Texas attorneys general traditionally issue legal opinions only when formally requested by certain public officials, such as legislators or agency heads. Those opinions are advisory in nature and are meant to provide guidance on unsettled questions of law, not to invalidate statutes or substitute for court rulings.
This long-standing practice shifted on Monday when Attorney General Ken Paxton released a 74-page unsolicited legal opinion addressing the constitutionality of race-related laws and policies in Texas. The opinion, designated KP-0505, asserts that more than 100 state laws, rules, and practices related to race- or sex-based initiatives violate the U.S. Constitution. It also warns that private companies implementing Diversity, Equity, and Inclusion (DEI) programs may face legal exposure under state and federal law.
Beyond its legal conclusions, the opinion also includes a direct political critique of U.S. Sen. John Cornyn (R-TX), who is expected to face Paxton in the 2026 Republican primary.
Scope of the Opinion
Paxton’s opinion addresses a wide range of state activities involving race or sex-based considerations. These include programs such as preferential contracting for minority-owned businesses, minority hiring or promotion goals within state agencies, and policies in higher education that consider race or sex in admissions, hiring, or financial assistance.
The document opens with philosophical and historical discussion before moving into constitutional analysis. Throughout, Paxton frames DEI initiatives as incompatible with equal protection principles and argues that both public entities and private actors risk violating civil rights laws if they continue such practices.
Although the opinion repeatedly uses language suggesting it has “declared” laws unconstitutional, attorney general opinions do not have the force of law. Texas courts have consistently held that statutes remain valid and enforceable unless struck down by a court or repealed by the Legislature.
Focus on a 1999 Cornyn Opinion
A notable portion of Paxton’s opinion revisits a 1999 attorney general opinion issued by then-Attorney General John Cornyn. Paxton argues that Cornyn “failed to confront” DEI in higher education and “added insult to injury” by deferring to pending litigation rather than issuing definitive guidance. Paxton further claims that this approach “refused” to resolve constitutional questions and allowed “decades of DEI and discriminatory practice to proliferate.”

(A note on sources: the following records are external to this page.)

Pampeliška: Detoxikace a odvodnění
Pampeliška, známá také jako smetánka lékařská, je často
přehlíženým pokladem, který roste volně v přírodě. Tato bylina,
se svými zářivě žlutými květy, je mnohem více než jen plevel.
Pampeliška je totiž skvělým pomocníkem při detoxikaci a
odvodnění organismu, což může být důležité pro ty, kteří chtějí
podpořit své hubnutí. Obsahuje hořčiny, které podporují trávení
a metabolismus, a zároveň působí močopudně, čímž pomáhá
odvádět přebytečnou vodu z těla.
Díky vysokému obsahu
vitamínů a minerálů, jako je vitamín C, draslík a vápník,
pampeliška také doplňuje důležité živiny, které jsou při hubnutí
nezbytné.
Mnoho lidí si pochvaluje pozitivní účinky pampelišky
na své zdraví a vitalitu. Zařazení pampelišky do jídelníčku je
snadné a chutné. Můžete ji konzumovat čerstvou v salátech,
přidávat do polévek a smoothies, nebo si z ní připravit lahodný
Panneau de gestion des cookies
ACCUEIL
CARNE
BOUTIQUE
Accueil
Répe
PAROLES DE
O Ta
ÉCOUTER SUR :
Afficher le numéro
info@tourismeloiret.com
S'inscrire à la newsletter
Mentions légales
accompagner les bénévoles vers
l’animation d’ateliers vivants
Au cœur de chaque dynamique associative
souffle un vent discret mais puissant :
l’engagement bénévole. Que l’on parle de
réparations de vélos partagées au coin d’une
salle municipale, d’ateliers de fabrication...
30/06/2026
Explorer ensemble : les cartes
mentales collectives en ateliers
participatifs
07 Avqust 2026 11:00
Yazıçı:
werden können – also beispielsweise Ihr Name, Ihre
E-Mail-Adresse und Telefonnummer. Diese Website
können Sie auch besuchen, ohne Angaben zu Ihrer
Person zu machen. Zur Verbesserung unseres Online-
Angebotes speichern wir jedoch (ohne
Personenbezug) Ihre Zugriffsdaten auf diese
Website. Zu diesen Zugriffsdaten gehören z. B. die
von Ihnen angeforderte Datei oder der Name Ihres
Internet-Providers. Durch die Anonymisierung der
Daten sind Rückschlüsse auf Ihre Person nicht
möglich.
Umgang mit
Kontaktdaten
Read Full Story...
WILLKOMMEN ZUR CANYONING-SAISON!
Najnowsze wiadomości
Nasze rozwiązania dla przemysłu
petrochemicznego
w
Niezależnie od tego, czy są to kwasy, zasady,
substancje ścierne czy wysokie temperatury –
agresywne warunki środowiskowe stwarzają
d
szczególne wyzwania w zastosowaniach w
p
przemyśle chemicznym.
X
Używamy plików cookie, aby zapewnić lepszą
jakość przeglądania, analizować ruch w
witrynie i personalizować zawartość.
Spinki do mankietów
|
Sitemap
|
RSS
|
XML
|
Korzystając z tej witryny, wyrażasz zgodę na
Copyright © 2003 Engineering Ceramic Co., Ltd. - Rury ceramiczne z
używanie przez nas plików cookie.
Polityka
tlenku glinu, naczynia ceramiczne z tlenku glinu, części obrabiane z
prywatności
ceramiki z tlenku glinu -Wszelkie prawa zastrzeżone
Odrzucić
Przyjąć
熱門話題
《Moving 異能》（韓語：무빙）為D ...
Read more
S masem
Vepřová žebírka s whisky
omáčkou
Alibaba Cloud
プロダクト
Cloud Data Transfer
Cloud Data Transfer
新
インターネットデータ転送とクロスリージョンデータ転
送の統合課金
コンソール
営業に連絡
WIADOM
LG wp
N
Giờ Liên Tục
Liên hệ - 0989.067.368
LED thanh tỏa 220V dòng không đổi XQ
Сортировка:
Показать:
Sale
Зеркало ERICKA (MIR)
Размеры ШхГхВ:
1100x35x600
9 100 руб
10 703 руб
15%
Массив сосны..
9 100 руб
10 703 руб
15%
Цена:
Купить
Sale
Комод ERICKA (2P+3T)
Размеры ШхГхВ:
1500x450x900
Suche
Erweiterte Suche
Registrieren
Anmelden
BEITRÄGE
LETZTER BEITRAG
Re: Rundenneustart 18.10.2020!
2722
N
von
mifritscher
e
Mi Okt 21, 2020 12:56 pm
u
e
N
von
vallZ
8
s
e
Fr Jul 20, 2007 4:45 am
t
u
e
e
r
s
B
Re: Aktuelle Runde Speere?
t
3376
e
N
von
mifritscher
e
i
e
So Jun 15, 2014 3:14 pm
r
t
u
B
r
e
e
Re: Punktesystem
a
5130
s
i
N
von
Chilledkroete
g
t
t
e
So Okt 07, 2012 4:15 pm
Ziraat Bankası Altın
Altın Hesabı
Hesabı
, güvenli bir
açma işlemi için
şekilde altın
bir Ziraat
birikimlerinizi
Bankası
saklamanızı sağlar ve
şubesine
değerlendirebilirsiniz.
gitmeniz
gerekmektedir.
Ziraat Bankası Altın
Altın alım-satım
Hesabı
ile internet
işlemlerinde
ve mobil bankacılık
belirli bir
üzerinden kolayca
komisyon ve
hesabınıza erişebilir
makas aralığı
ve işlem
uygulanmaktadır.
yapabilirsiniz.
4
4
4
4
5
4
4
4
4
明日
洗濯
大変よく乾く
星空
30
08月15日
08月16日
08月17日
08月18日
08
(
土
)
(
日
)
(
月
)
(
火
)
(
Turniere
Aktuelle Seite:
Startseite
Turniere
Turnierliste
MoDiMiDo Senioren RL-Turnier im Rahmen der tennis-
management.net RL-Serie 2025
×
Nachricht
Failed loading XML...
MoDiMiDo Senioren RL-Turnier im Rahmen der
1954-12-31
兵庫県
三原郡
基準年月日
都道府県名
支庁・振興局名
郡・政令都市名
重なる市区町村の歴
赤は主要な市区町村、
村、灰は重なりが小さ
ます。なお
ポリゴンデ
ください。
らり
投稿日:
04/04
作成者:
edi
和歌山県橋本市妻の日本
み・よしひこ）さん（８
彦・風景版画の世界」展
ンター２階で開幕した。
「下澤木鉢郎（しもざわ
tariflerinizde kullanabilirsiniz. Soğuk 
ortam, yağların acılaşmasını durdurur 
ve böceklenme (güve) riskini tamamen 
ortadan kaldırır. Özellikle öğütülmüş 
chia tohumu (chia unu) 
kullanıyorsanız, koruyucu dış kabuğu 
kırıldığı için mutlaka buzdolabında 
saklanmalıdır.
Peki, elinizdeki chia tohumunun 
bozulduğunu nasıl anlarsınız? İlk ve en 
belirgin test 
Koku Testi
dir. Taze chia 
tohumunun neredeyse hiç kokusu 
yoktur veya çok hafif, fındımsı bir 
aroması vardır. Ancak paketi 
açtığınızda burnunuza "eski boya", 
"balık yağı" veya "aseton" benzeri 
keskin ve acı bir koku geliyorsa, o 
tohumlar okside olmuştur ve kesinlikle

The 1999 opinion, known as JC-0107, arose from an official request by a state senator. The question concerned whether a recent court ruling prevented public universities from considering race when awarding student financial assistance. At the time, the issue was pending before the U.S. Court of Appeals for the Fifth Circuit. Cornyn advised universities to wait for the court’s resolution before drawing broad conclusions.
Consistency With Past Attorney General Practice
Deferring to the courts when legal issues are actively being litigated is not unique to Cornyn’s tenure. Paxton himself has followed the same approach during his 12 years as attorney general.
In 2016, for example, Paxton declined to issue an opinion on the statutory definition of “ballot image” after a district attorney requested guidance. The issue was pending in court, and Paxton wrote at the time that declining to answer questions subject to ongoing litigation was a “long-standing policy” of the attorney general’s office. He emphasized that determining a law’s meaning or constitutionality ultimately belongs to the courts and that attorney general opinions are advisory only.
This history has prompted questions about why Paxton chose to issue an unsolicited opinion now, particularly one addressing matters that have been extensively litigated at both the state and federal levels.
Cornyn’s Response
Cornyn responded quickly to Paxton’s criticism, arguing that there was nothing for Paxton to “overrule” because the 1999 guidance was effectively withdrawn due to pending litigation. He stated that his approach was later validated when the Supreme Court held that race cannot be used in college admissions.
Cornyn also accused Paxton of misusing the attorney general’s office for political purposes and suggested the opinion could amount to an improper campaign activity, given Paxton’s declared challenge for Cornyn’s Senate seat.
Legal Effect and Broader Implications
Despite the sweeping language used in KP-0505, the opinion does not invalidate any law or policy on its own. Attorney general opinions do not carry enforcement power, and state agencies, universities, and private entities are not legally bound to follow them. Any determination that a statute or policy is unconstitutional must come from a court.
Still, such opinions can influence agency behavior, legislative debates, and future litigation strategies. By issuing a broad, unsolicited opinion that blends legal analysis with political criticism, Paxton has sparked debate not only over DEI policies but also over the proper role of the attorney general and the boundary between legal guidance and political advocacy.